### Set problem 1
Can you quote the comments about noise word for word, starting at "Oh, I feel your" and ending at "and inconsiderate neighbors."?

When I bought my retirement home years ago, I considered many things, but one of the things that I didn't pay too much attention to was the level of noise in the area. To my delight I later discovered that my neighborhood is very quiet. I didn't realize how much background noise had been present in my former abodes until it wasn't there. I live on an island where there is only one main road and I live near the end of it; therefore, there is almost no traffic noise. When I leave the island, I notice the constant drone of traffic noise that I was totally oblivious to before.
Wow, this article and comments below had me in a reverie here, tracing the sound environments of my life back to childhood - each distinctly different! Thinking about it, truly, I came to appreciate them all, "even" NYC, with its non-stop traffic & sirens. It was the sound of home! :) Though perhaps nothing beat the sound of living on a river, hearing the lapping of water each morning and evening. I'm sorry, did I say I came to appreciate the sounds in all the places I've lived? There are three sounds that DRIVE ME CRAZY: the deafening sound of power lawn tools (leaf blowers & weed whackers, with gagging exhaust, to boot); generators (which also create a *really annoying* vibration felt well beyond the offending property); and the incessant barking of a chained-up dog punctuated with pathetic yelps when reaching the end of its tether. Ironically, it was only moving to semi-rural New England where, Spring through Fall, all three are now part of daily living. It's only quiet at night... when (not to change the subject but) stadium lighting at shopping plazas and auto dealers casts a milky pall across an otherwise awesome night sky.
Oh, I feel your pain! Isn't it sad that when you politely ask a neighbor to tone it down, they purposely make MORE noise just to tick you off?? How did this country become so uncivilized? Too many people living too closely together and too much stress overall have created so many problems! I hope you can find another place to live (if that is an option for you) or pray the family above you will be evicted if they are causing THAT much noise. Can your landlord do anything about the noise? (Then you may have to deal with more retaliation!) Good luck to you in dealing with your noise issue and inconsiderate neighbors.

### Data listing

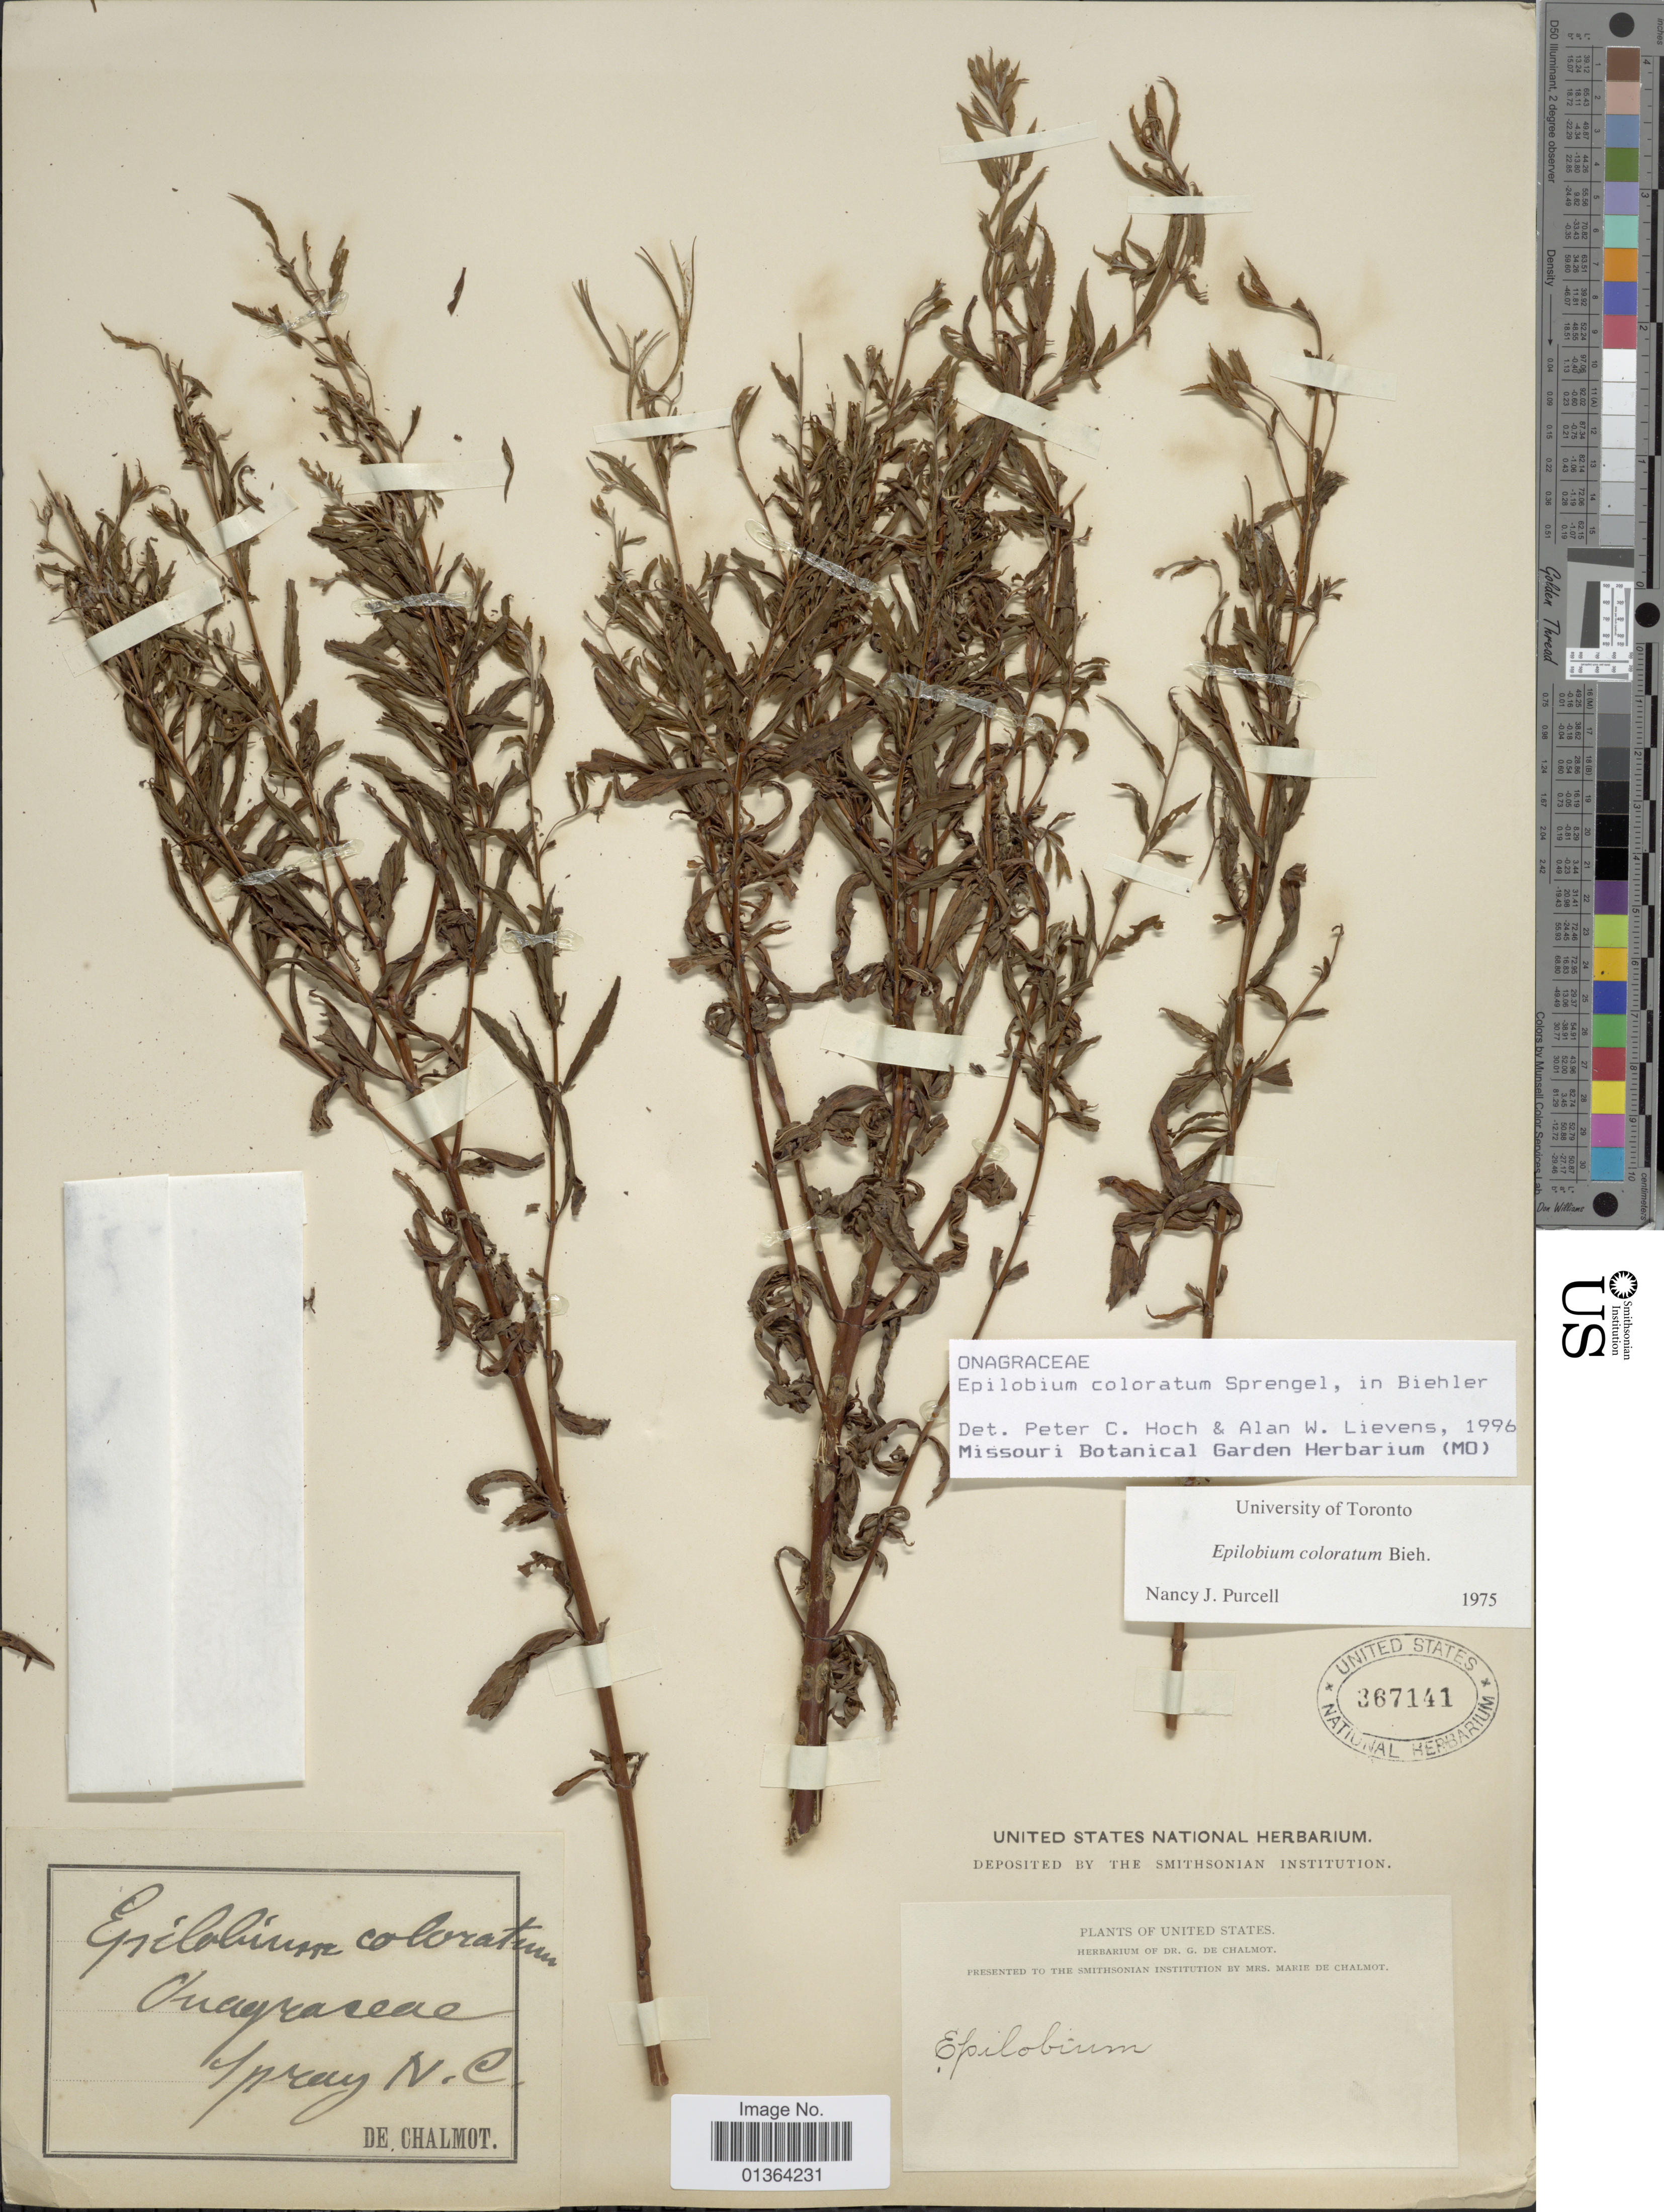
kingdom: Plantae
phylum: Tracheophyta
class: Magnoliopsida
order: Myrtales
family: Onagraceae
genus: Epilobium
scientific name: Epilobium coloratum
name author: Biehler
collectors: G. de Chalmot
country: United States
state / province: North Carolina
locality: Spray.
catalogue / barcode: US 367141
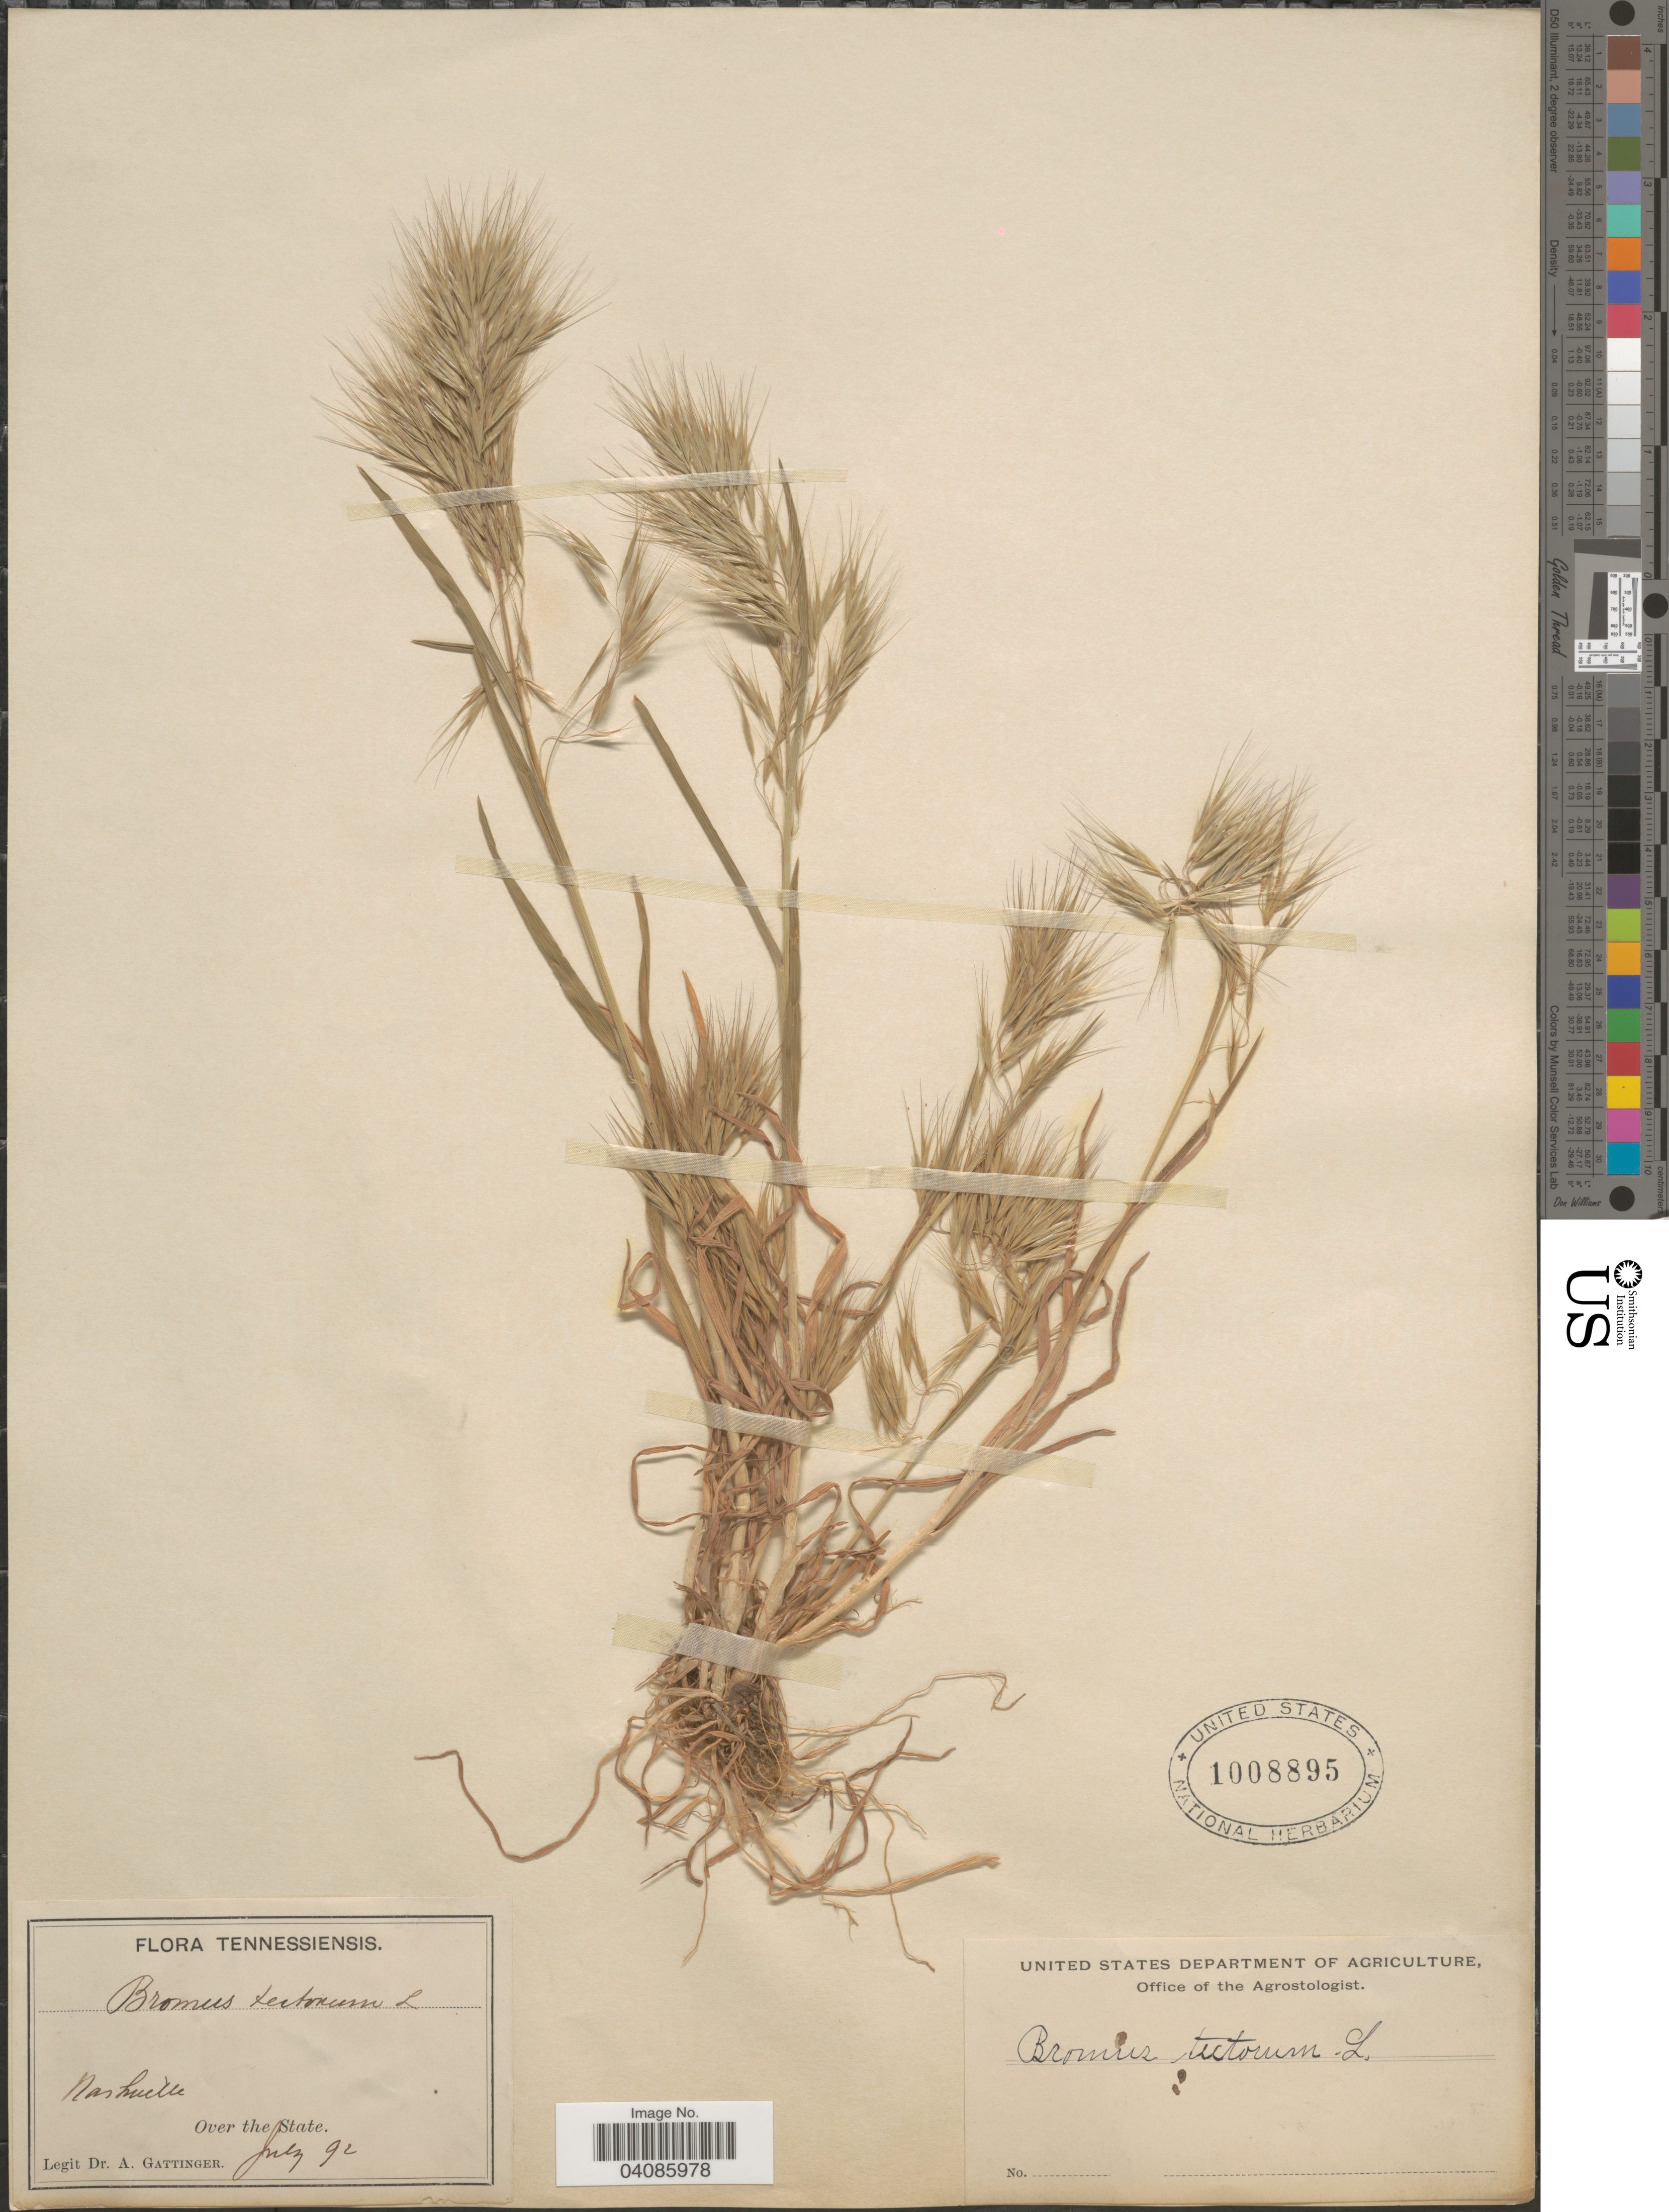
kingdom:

### Set problem 2
Could you print all of the herbarium records above line for line, without the pictures?

### Correct answer 1
Oh, I feel your pain! Isn't it sad that when you politely ask a neighbor to tone it down, they purposely make MORE noise just to tick you off?? How did this country become so uncivilized? Too many people living too closely together and too much stress overall have created so many problems! I hope you can find another place to live (if that is an option for you) or pray the family above you will be evicted if they are causing THAT much noise. Can your landlord do anything about the noise? (Then you may have to deal with more retaliation!) Good luck to you in dealing with your noise issue and inconsiderate neighbors.

### Correct answer 2
kingdom: Plantae
phylum: Tracheophyta
class: Magnoliopsida
order: Myrtales
family: Onagraceae
genus: Epilobium
scientific name: Epilobium coloratum
name author: Biehler
collectors: G. de Chalmot
country: United States
state / province: North Carolina
locality: Spray.
catalogue / barcode: US 367141
kingdom:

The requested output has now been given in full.